Billy Porter gets real about white supremacy, the tiredness the Black community feels, and breaking boundaries inside and outside of the LGBTQIA+ community.
Porter, 50, is the first openly gay Black man to receive an Emmy for his performance in the hit series #Pose, and now he is the first openly gay man to grace the cover of #EssenceMagazine. During a virtual sit-down interview, Porter speaks about a number of issues, and his first discussion revolves around the current state of Black people in the midst of the #BlackLivesMatter movement. Countless Black lives have been lost at the hands of police brutality, and Porter says this is just the tipping point following hundreds of years of oppression.
“But not just a tipping point over what has happened recently. It’s a tipping point 300 years in the making. We are oppressed with malice aforethought, which is what it’s always been in this country, and we’re tired of it,” said Porter. “We’re like a dysfunctional family who keeps secrets and doesn’t want to talk about it,” he continued. “They don’t want to talk about the actual thing. They want to act like the actual thing never happened so that there’s never a healing that can take place. White people are so afraid that we want vengeance that they can’t acknowledge the truth.” Porter says it’s simple: Black people just want their rights. “We want our rights. We want equality. We want to be treated like human beings. We want to know that we can walk out of our houses and not be under threat of death every single day simply because of the color of our skin.” The only way we can move forward, Porter says, is to have those tough conversations.
While being Black is an experience he could easily relate to with the next Black person, his identity and masculinity as a queer Black man was always questioned and challenged during his upbringing. “My masculinity was in question from the moment I could comprehend thought. I was never masculine enough by society’s standards to walk the earth,” said Porter.
Porter goes on to address the violence from within the Black community that is projected onto the trans community. “Stop killing us! Our trans women are out here, dying at the hands of our own. We can’t ask for anything more than what we’re ready to give. It starts with us first, and I’m calling it out,” said Porter. The actor then calls out Black conservatives’ lack of attentiveness when it comes to members of the LGBTQ+ community. “You all want to act like you’re concerned about our salvation. But don’t worry about my salvation. Let me do that. If you think I’m going to hell, you keep that s–t to yourself. I don’t need tolerance. I don’t need acceptance. We demand respect for our humanity, too,” he said.

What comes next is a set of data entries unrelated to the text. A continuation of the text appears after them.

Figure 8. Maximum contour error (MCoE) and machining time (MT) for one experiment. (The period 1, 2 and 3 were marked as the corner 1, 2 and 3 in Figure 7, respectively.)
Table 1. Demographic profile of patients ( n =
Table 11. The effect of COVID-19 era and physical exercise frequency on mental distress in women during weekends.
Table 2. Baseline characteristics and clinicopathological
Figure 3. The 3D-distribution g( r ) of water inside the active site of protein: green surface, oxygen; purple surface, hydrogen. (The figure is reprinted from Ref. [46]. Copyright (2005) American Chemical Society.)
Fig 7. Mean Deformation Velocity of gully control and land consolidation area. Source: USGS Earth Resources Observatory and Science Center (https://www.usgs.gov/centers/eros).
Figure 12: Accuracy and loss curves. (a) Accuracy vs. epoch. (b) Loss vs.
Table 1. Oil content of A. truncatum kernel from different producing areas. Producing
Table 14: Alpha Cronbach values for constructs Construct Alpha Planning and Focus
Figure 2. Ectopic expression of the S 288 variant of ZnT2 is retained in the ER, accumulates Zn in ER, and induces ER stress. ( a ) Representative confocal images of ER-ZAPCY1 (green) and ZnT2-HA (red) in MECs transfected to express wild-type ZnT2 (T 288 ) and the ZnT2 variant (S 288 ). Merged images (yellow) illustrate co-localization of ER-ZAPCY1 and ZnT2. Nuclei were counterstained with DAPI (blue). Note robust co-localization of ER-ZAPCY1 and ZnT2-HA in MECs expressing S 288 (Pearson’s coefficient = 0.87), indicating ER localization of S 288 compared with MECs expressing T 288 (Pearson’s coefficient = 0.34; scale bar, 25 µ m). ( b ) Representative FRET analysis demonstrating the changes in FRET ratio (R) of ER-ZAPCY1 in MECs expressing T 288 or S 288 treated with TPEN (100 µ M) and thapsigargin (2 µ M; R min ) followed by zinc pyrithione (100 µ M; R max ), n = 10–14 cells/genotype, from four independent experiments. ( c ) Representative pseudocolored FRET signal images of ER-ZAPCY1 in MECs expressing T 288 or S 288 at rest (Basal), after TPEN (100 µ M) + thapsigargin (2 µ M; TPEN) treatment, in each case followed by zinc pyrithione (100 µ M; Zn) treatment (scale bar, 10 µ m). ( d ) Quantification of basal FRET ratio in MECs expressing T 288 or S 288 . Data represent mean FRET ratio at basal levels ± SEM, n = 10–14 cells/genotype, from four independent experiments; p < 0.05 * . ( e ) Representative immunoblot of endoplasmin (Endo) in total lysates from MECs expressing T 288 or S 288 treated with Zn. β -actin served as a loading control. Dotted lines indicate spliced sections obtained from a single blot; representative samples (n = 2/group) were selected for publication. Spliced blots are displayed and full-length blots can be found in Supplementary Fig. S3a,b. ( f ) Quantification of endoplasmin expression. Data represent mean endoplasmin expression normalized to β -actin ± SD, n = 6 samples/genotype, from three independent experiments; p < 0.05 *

The actor says that at the end of the day, he’s Black first despite anyone’s unwillingness to accept him. “You want the police to stop being brutal? Okay. Yeah, I’m with you, but this f–got over here that you all love to f–k with, I’m Black first.” Things take time to change, and more conversations must come to the forefront, and Porter says that’s a sentiment that he understands. “I’m very excited to engage in this conversation and have ESSENCE have my back because it’s those of us in positions of power in our community who can change the conversation,” he explained. “I’m so moved by the olive branch that this is saying to the world and to our community collectively, that LGBTQ+ Black people are Black people first and we need to be supported and honored too. Stop killing us like everybody else is.”